Si le conte est encore vibrant, c’est qu’il amène des réflexions par les métaphores et les images sur des choses très fondamentales qui nous touchent tous. «Je pense qu’il a vraiment sa raison d’être dans notre monde parce que si on ne se pose pas un petit peu de questions sur ce qu’on est en train de vivre, on se laisse entraîner dans un univers. En plus, on le voit avec cette période très particulière et ça pose des questions fondamentales. Et là, les récits ont des choses à nous dire. Ça offre de belles pistes de réflexion.»

Pour la conteuse Earlène Broussard, le conte permet de garder sa culture cadienne vivante, précisant toutefois que le défi est grand en Louisiane.

«On est vraiment dans une situation minoritaire en Louisiane et le public qui va venir écouter des contes n’a pas forcément tout le vocabulaire du conteur. Même si les jeunes ont passé des années dans les programmes d’immersion, ils ne connaissent pas forcément les expressions cadiennes parce que nous avons une immersion facilitée par les gouvernements de la France, de la Belgique, du Québec et de l’Acadie. Le français de mes aïeux, c’est ce qui m’intéresse de conter. Me servir de ce français, de cet accent-là, souvent c’est ça qui est touchant.»

Voyage dans l’imaginaire

En offrant des spectacles de contes dans les écoles, Clara Dugas de la Nouvelle-Écosse a constaté que les jeunes adorent les conteurs. Pour le jeune Alexis Bourque qui en est à sa septième participation au festival, le conte constitue une façon d’exprimer sa fierté culturelle et de voyager.

«Le conte m’a amené à des places que je n’aurais pas pu me rendre si ce n’était pas du festival.»

S’accompagnant tantôt d’objets anciens, tantôt de musique, de chants ou même de danse, les conteurs proposent d’abord un voyage dans l’imaginaire. Avec peu d’accessoires et sans décors, ils arrivent souvent à créer un univers entier. D’après Pascal Guéran, les contes sont de petits cadeaux qui permettent aux spectateurs de repartir avec des images plein la tête.

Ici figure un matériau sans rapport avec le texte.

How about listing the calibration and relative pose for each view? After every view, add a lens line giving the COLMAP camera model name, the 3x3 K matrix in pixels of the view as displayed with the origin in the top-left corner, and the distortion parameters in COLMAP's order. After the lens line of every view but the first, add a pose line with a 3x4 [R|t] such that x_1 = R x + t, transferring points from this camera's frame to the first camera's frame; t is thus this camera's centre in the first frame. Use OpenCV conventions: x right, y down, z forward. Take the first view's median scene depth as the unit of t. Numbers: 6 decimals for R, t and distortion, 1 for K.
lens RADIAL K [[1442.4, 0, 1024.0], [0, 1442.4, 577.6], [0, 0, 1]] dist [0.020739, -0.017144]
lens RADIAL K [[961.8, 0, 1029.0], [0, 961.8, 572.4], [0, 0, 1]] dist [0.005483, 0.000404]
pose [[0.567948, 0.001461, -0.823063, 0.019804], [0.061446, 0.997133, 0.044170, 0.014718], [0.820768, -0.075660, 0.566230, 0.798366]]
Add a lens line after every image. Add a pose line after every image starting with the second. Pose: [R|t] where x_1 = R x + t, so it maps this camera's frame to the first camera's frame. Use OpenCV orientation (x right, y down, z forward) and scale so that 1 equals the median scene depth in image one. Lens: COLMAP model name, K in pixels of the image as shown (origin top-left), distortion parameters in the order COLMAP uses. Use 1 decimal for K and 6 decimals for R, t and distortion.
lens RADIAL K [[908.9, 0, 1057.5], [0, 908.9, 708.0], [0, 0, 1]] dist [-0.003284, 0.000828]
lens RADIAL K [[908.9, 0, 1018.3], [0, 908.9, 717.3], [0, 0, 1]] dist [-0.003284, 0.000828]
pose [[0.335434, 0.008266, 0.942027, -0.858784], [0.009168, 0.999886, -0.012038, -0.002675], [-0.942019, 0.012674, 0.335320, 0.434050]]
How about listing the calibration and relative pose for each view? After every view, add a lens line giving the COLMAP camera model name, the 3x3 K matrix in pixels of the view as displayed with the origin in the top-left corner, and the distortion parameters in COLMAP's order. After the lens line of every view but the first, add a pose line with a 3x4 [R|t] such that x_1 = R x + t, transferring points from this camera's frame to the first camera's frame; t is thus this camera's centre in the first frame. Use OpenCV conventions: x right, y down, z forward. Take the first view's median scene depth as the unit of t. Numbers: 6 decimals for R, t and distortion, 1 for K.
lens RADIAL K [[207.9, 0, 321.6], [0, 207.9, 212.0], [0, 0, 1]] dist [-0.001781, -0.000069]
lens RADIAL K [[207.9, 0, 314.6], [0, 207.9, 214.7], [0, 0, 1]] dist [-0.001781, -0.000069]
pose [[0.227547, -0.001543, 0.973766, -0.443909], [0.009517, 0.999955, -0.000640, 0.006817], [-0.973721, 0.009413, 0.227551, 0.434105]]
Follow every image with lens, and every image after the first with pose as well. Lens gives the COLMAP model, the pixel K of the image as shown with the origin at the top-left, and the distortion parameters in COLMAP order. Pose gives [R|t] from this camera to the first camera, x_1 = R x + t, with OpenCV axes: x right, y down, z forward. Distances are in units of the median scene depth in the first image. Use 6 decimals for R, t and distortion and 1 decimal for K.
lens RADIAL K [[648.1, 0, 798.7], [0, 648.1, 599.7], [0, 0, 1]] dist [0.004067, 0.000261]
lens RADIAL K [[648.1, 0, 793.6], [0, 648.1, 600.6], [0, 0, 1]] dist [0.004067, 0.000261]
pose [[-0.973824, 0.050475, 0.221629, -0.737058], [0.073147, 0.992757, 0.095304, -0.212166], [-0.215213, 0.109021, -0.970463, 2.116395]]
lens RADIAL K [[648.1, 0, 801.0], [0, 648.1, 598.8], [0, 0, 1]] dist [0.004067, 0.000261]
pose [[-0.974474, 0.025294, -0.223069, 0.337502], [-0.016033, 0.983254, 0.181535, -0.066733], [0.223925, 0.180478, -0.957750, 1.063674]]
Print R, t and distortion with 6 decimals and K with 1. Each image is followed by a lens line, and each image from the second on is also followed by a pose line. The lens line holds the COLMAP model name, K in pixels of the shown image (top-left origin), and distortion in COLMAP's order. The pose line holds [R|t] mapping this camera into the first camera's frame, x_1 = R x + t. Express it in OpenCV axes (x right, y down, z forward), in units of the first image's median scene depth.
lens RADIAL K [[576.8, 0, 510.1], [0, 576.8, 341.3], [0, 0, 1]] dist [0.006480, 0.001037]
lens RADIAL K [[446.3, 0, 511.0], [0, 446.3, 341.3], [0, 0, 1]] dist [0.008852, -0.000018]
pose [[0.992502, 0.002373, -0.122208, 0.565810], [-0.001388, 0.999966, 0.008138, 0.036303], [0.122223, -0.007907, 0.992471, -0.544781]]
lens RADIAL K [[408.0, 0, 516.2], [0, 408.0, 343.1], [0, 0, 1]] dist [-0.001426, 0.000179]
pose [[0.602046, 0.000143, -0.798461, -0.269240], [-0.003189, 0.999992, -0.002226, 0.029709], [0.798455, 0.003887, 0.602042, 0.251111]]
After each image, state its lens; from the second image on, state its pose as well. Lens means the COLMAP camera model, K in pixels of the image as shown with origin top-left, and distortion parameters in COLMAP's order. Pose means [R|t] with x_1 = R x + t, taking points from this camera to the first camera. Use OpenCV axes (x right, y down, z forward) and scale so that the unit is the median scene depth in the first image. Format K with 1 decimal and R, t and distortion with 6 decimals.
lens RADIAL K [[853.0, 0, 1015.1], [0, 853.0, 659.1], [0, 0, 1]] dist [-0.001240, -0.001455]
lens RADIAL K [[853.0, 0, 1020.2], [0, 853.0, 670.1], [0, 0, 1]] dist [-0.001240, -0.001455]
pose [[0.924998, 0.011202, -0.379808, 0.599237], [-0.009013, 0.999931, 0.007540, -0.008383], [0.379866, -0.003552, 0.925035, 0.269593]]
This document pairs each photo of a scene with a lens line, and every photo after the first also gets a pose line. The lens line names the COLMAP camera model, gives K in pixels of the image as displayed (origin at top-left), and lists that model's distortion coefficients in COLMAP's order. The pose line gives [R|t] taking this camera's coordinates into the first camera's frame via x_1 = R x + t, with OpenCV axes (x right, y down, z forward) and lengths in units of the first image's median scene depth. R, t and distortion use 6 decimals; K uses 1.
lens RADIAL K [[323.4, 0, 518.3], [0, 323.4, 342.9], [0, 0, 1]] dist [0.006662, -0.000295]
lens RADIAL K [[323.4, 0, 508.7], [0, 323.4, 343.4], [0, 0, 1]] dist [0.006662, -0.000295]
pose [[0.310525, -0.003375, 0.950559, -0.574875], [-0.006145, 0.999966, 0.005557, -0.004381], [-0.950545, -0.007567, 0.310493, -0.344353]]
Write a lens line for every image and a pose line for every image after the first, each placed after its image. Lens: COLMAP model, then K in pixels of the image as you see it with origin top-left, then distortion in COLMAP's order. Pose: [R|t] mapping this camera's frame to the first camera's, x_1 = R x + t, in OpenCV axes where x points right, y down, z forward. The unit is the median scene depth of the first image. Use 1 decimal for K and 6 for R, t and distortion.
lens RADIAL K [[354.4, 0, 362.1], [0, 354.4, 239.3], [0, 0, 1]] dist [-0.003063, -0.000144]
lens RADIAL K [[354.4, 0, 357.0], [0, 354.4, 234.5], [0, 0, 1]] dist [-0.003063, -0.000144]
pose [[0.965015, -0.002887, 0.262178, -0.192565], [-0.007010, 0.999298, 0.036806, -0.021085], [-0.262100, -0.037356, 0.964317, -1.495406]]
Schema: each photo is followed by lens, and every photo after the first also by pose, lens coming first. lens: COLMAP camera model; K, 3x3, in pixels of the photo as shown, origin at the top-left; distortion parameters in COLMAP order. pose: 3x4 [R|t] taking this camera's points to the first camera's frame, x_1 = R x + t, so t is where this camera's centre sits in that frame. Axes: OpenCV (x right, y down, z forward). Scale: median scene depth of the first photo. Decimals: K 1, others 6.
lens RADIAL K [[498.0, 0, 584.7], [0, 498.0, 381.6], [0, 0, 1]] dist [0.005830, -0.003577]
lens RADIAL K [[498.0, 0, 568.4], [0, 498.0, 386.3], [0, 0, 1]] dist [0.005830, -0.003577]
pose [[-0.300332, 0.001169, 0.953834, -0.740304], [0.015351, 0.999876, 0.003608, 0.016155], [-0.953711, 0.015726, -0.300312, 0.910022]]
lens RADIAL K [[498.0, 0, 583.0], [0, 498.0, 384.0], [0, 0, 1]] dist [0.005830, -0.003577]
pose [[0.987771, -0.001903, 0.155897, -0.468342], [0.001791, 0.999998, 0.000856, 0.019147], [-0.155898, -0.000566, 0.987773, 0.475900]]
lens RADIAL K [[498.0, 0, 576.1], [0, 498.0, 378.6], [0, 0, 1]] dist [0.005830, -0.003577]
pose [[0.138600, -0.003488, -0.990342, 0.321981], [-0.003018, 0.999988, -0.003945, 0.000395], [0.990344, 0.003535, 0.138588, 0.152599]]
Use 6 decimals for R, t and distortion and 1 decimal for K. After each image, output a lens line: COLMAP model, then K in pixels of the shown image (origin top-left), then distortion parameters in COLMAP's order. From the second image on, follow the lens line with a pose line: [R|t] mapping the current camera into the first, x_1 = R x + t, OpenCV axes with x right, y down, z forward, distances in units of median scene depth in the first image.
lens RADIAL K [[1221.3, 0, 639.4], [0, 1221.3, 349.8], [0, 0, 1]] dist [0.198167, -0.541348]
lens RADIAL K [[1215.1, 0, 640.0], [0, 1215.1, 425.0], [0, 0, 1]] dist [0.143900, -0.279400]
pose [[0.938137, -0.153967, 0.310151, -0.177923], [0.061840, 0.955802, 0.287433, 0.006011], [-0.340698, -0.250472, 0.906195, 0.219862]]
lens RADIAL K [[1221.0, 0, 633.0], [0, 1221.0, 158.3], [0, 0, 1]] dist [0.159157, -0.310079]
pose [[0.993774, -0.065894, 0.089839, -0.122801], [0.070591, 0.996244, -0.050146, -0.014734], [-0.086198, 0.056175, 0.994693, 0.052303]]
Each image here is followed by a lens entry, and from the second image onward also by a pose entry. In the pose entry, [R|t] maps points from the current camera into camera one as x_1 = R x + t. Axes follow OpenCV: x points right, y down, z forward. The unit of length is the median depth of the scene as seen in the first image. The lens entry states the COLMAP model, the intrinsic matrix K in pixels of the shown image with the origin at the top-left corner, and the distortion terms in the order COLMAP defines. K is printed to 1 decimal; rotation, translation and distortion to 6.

Le festival offre cette année des activités sous différentes formes: les soirées Quoisse-tu contes!, l’heure du conte, la soirée d’antan autour des vieux mots acadiens, raconte-moi en musique, les morts ont des choses à dire, des ateliers et des excursions d’ornithologie. Une exposition de grandes photographies Y fait beau par icitte est en montre au parc de piste et pelouse. Ces images réalisées par des photographes amateurs de la région témoignent de leur vision des beautés de la Vallée de Memramcook.

Parmi les nouveautés, on propose une promenade chorégraphique en plein air inspirée des personnages mystérieux de Memramcook imaginés par Alexis Bourque et la compagnie Danse En l’Air. Il y aura aussi une rencontre virtuelle avec la peintre Georgette LeBlanc qui racontera comment son parcours d’artiste a été inspiré par la Vallée de Memramcook.

En raison de la pandémie, les responsables du festival ont dû revoir leur format et apporter quelques changements de dernière minute. Les activités sont diffusées en ligne sur la page Facebook de la Société culturelle de la Vallée de Memramcook. Il n’y a que la promenade chorégraphique et l’exposition de photographies qui se déroulent en personne, tout en respectant les consignes de la Santé publique. Le format virtuel a permis aux organisateurs d’inviter des auteurs de l’extérieur du pays, lui permettant ainsi d’avoir un rayonnement international. Paul Auffrey du Festival Parlures d’icitte et de la Société culturelle de la Vallée de Memramcook estime qu’il n’y a pas que des désavantages à tenir un événement virtuel, même si le contact direct avec le public de la région leur manque.

«C’est sûr qu’il y a des désavantages à être virtuel, mais il y aussi l’avantage de pouvoir aller chercher un plus grand public de partout.»

Près de 15 artistes et conteurs participent au festival cette année. L’auteur-compositeur-interprète Martin Bourque qui entretient des liens très forts avec la Vallée de Memramcook, a composé une chanson qui fait l’éloge de la région. Cette chanson est disponible sur la chaîne YouTube.